İşsizlik artar: Ekonomik küçülme bir ülkede üretilen mal ve hizmetlerin önceki döneme göre azalması anlamına geliyor. Üretim, çalışanlarla yapıldığı için üretimin azalması doğrudan çalışan sayısının azalması ve işsiz sayısının artmasına sebep oluyor. TÜİK’in açıkladığı son işsizlik verisi kasım ayına ait. Kasım ayı işsizliği dahi yüzde 12,3 olan Türkiye’de resmi verilere göre 4 milyon kişi işsiz. Henüz aralık ve sonraki dönemin işsizlik verileri resmi verilere yansımamakla beraber bu sayının artacağı bugünden biliniyor. Açılan şirket sayısının yüzde 13 azaldığı Türkiye’de bu haliyle işsiz sayısı cumhuriyet rekorunu kırmış görünüyor.
Talepten kaynaklı enflasyon azalır: Bir ürünün fiyatı o ürüne dönük talebin veya o ürünün üretim maliyetlerinin artması sonucu artıyor. İşsizliğin artması ile halkın alım gücü ve talep gerilediğinden talep azalmasından kaynaklı olarak enflasyon geriliyor. Ancak talebin azaldığı ürünler daha çok tüketimi ertelenebilen, elektronik eşya, mobilya, konut gibi ürünler. Bu ürünlerde fiyatlar gerilediği için enflasyonun ateşi düşse de talebin düşmediği ürünler gıda ürünleri. Çünkü bu ürünler yaşamak için zorunlu. Bu sebeple Türkiye’de şubat ayı enflasyonu yüzde 19,7’ye gerilerken sebze ve meyve enflasyonu yıllık yüzde 60’a dayandı.
Ücretler azalır: Ekonomik küçülme ile beraber işsizlik artacak, işsizliğin artması ise işsiz bırakılma korkusu altında kalan işgücünün daha çok sömürülmesi anlamına geliyor.

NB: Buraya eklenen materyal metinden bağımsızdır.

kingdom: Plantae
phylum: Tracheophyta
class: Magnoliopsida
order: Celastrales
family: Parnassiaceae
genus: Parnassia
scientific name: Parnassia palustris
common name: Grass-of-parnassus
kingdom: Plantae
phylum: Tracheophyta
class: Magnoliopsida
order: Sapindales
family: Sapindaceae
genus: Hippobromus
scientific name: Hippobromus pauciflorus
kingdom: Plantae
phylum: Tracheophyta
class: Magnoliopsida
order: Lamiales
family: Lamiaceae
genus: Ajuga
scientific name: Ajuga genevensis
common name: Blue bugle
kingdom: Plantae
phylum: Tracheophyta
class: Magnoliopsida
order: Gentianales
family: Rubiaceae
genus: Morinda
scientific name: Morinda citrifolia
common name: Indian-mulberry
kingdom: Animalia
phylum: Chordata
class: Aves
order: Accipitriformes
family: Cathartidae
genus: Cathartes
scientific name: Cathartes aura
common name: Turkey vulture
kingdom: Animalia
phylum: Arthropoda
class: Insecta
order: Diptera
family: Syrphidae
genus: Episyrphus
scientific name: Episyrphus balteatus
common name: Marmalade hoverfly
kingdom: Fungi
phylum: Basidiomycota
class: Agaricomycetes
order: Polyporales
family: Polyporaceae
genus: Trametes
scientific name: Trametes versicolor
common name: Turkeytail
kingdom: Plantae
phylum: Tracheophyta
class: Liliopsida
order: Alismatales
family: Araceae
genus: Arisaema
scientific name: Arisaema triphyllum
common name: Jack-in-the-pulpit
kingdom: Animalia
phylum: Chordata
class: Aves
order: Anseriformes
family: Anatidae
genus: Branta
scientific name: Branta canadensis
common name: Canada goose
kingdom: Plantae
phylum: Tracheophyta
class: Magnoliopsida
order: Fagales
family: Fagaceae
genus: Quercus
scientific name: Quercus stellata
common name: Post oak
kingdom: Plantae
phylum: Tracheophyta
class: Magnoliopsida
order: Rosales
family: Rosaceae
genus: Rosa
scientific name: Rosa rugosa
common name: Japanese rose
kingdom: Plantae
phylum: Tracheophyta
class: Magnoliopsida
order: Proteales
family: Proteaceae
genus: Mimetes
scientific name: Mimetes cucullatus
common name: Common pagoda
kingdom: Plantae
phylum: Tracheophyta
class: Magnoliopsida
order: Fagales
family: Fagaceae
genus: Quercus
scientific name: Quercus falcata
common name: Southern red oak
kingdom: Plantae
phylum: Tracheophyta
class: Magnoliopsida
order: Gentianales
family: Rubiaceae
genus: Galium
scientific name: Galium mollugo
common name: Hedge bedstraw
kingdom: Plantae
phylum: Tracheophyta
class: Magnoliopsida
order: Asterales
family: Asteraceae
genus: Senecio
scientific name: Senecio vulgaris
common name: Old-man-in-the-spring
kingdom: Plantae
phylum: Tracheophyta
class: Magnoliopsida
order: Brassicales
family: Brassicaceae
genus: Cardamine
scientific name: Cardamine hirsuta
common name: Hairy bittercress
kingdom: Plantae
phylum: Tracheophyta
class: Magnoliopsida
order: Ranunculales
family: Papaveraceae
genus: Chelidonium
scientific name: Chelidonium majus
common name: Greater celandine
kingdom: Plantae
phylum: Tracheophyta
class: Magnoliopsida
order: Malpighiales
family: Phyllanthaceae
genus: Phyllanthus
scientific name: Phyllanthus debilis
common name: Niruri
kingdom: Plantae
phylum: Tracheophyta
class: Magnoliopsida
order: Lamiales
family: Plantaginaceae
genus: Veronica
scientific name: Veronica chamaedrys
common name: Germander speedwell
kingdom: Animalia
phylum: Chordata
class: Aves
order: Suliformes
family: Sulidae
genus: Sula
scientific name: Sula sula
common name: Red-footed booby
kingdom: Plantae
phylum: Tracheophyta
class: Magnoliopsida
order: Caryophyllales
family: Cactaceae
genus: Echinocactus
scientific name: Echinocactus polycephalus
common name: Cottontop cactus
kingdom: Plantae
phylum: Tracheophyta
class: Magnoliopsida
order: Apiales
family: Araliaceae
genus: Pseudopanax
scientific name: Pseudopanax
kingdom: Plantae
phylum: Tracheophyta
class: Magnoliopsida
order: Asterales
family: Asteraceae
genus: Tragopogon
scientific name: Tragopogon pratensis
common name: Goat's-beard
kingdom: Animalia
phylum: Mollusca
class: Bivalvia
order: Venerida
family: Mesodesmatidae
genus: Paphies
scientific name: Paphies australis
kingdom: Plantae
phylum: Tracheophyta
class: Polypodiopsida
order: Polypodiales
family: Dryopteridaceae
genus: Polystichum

Reel birim ücret endeksi döviz cinsinden son 15 yılın en düşük seviyelerinde. Öte yandan 2018 ilk çeyreğinde 97 olan reel birim ücret endeksi 2018’in son çeyreğine gelindiğinde sadece 1 yılda yüzde 20’den fazla değer kaybederek 69’a kadar geriledi.